What a wonderful story – brings a little tear to my eye!
When we were cleaning out my parents' home, we pulled all of the mismatched silver pieces out and spread then out on the kitchen table. Things like ashtrays, bowls, pitchers, etc. But there was one lone fork that seemed odd to be among the group. I picked it up and looked closely at it and there on the handle I could see something engraved. Only because I've worked on my family history did I recognize the engraving as the date of my 2x great grandparents' wedding! And it became an even bigger find when I read the newspaper account of their 25th wedding anniversary celebration and learned that their children (my great grandmother) had gifted them "a case of teaspoons, tablespoons and forks".
Oh wow! How wonderful to end up with the fork and then to figure out where it came from. Who would have ever thought a fork could mean so much, but they sure can!
Thank you Becky. Changing the font is on my "to-do" list, but this just bumped it up a notch. I will definitely see what I can do. Thank you for bringing it to my attention.
I have a lump in my throat Michelle. What a special memory!
Thank you Barbara I am so grateful Grandma gave me the fork. Such a simple thing, but it means so much to me.
That's a lovely story. We don't know what items we are using today that may become treasures in the future. Is there a clock, a teacup or a bracelet that our children or grandchildren will treasure? Maybe we can try to predict & leave a story with that item so they won't have to wonder about its early days. Thanks for sharing your story.
Crazy that a story about a fork brought tears to my eyes! But, I loved your story. My paternal grandparents both died by the time I was 4. I lived in the same town as them. I don't remember my grandfather at all and have limited memories of my grandmother.

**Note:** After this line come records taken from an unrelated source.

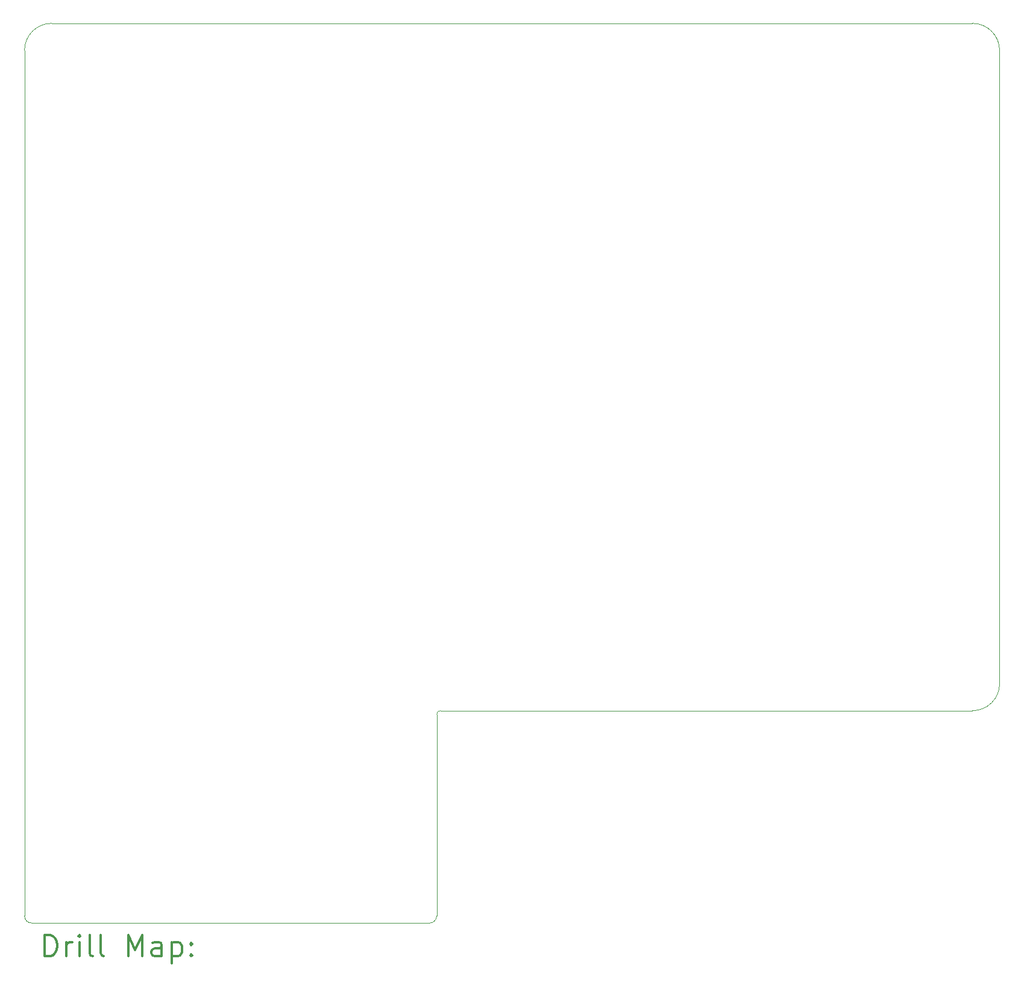
<source format=gbr>
%FSLAX45Y45*%
G04 Gerber Fmt 4.5, Leading zero omitted, Abs format (unit mm)*
G04 Created by KiCad (PCBNEW (5.1.9)-1) date 2023-02-03 17:28:40*
%MOMM*%
%LPD*%
G01*
G04 APERTURE LIST*
%TA.AperFunction,Profile*%
%ADD10C,0.025400*%
%TD*%
%ADD11C,0.200000*%
%ADD12C,0.300000*%
G04 APERTURE END LIST*
D10*
X8007900Y-3911100D02*
G75*
G02*
X8388900Y-3530100I381000J0D01*
G01*
X21325000Y-3530100D02*
X8388900Y-3530100D01*
X21325000Y-3530100D02*
G75*
G02*
X21706000Y-3911100I0J-381000D01*
G01*
X21706000Y-12809500D02*
G75*
G02*
X21325000Y-13190500I-381000J0D01*
G01*
X13849900Y-13190500D02*
G75*
G03*
X13799100Y-13241300I0J-50800D01*
G01*
X21325000Y-13190500D02*
X13849900Y-13190500D01*
X21706000Y-12809500D02*
X21706000Y-3911100D01*
X13799100Y-13241300D02*
X13799100Y-16035300D01*
X8007900Y-16035300D02*
X8007900Y-16073400D01*
X8007900Y-16073400D02*
G75*
G03*
X8109500Y-16175000I101600J0D01*
G01*
X13799100Y-16073400D02*
X13799100Y-16035300D01*
X13697500Y-16175000D02*
G75*
G03*
X13799100Y-16073400I0J101600D01*
G01*
X8007900Y-3911100D02*
X8007900Y-16035300D01*
X8109500Y-16175000D02*
X13697500Y-16175000D01*
D11*
D12*
X8293058Y-16641984D02*
X8293058Y-16341984D01*
X8364487Y-16341984D01*
X8407344Y-16356270D01*
X8435916Y-16384841D01*
X8450201Y-16413413D01*
X8464487Y-16470556D01*
X8464487Y-16513413D01*
X8450201Y-16570556D01*
X8435916Y-16599127D01*
X8407344Y-16627699D01*
X8364487Y-16641984D01*
X8293058Y-16641984D01*
X8593058Y-16641984D02*
X8593058Y-16441984D01*
X8593058Y-16499127D02*
X8607344Y-16470556D01*
X8621630Y-16456270D01*
X8650201Y-16441984D01*
X8678773Y-16441984D01*
X8778773Y-16641984D02*
X8778773Y-16441984D01*
X8778773Y-16341984D02*
X8764487Y-16356270D01*
X8778773Y-16370556D01*
X8793058Y-16356270D01*
X8778773Y-16341984D01*
X8778773Y-16370556D01*
X8964487Y-16641984D02*
X8935916Y-16627699D01*
X8921630Y-16599127D01*
X8921630Y-16341984D01*
X9121630Y-16641984D02*
X9093058Y-16627699D01*
X9078773Y-16599127D01*
X9078773Y-16341984D01*
X9464487Y-16641984D02*
X9464487Y-16341984D01*
X9564487Y-16556270D01*
X9664487Y-16341984D01*
X9664487Y-16641984D01*
X9935916Y-16641984D02*
X9935916Y-16484841D01*
X9921630Y-16456270D01*
X9893058Y-16441984D01*
X9835916Y-16441984D01*
X9807344Y-16456270D01*
X9935916Y-16627699D02*
X9907344Y-16641984D01*
X9835916Y-16641984D01*
X9807344Y-16627699D01*
X9793058Y-16599127D01*
X9793058Y-16570556D01*
X9807344Y-16541984D01*
X9835916Y-16527699D01*
X9907344Y-16527699D01*
X9935916Y-16513413D01*
X10078773Y-16441984D02*
X10078773Y-16741984D01*
X10078773Y-16456270D02*
X10107344Y-16441984D01*
X10164487Y-16441984D01*
X10193058Y-16456270D01*
X10207344Y-16470556D01*
X10221630Y-16499127D01*
X10221630Y-16584841D01*
X10207344Y-16613413D01*
X10193058Y-16627699D01*
X10164487Y-16641984D01*
X10107344Y-16641984D01*
X10078773Y-16627699D01*
X10350201Y-16613413D02*
X10364487Y-16627699D01*
X10350201Y-16641984D01*
X10335916Y-16627699D01*
X10350201Y-16613413D01*
X10350201Y-16641984D01*
X10350201Y-16456270D02*
X10364487Y-16470556D01*
X10350201Y-16484841D01*
X10335916Y-16470556D01*
X10350201Y-16456270D01*
X10350201Y-16484841D01*
M02*

</source>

I wish someone would tell me stories of how much they loved me! Maybe that's why I cry… and, maybe I just need to ask what some older family members what my grandparents thought of me.
It's hard to not have grandparents Dana. My paternal grandfather died when I was 7 and my maternal grandfather when I was 2, and we lived a long ways from both of them, so I really didn't know either one. Now that you say that, I have no idea how my paternal grandfather felt about me either. I hope that someone can tell you a little more about him and maybe have a memory of a time that you spent with them. Those things can mean the world.
Thanks Colleen. It's interesting because I think it is hard for us to look at things we consider mundane and imagine that anyone would ever care to have those things. I have a great grandmother's hat, a scarf, an old old iron, my grandpa's watch and a few things that are so super common and yet I wouldn't trade them for anything. I like your idea of leaving a story with some items. I remember reading an article some time ago that said today's society is such a throw away society that children don't have the opportunity to grow up with special memories of things. It is something to think about.
Great story Michelle, and a priceless heirloom. I do have some treasured household items that once belonged to my grandmothers, but sadly nothing I associate with either of my grandfathers.
What a great story! Thanks for sharing it.
I know how you feel. I have a few pieces of silver ware that belonged to my grandma and even have the family initial on them. I also have some of her knitting. I cherish all the heirlooms from my ancestors and hope when I'm gone someone else will also value them.
I worry about the same thing Diane. We are sure lucky to have some of the things that have been handed down. I am sure they never would have dreamed how much a simple thing like a fork would mean to their descendants.
I am sure that it is a little easier with women because they had bonnets and scarves and jewelry, but I do feel lucky to have ended up with Grandpa's favorite fork.
Enjoyed your story. Isn't it odd sometimes how something becomes your family treasure. Good to blog their stories so the memories are passed along.
Thank you for stopping by. It is odd and hopefully this will save it from being tossed when I pass on some day!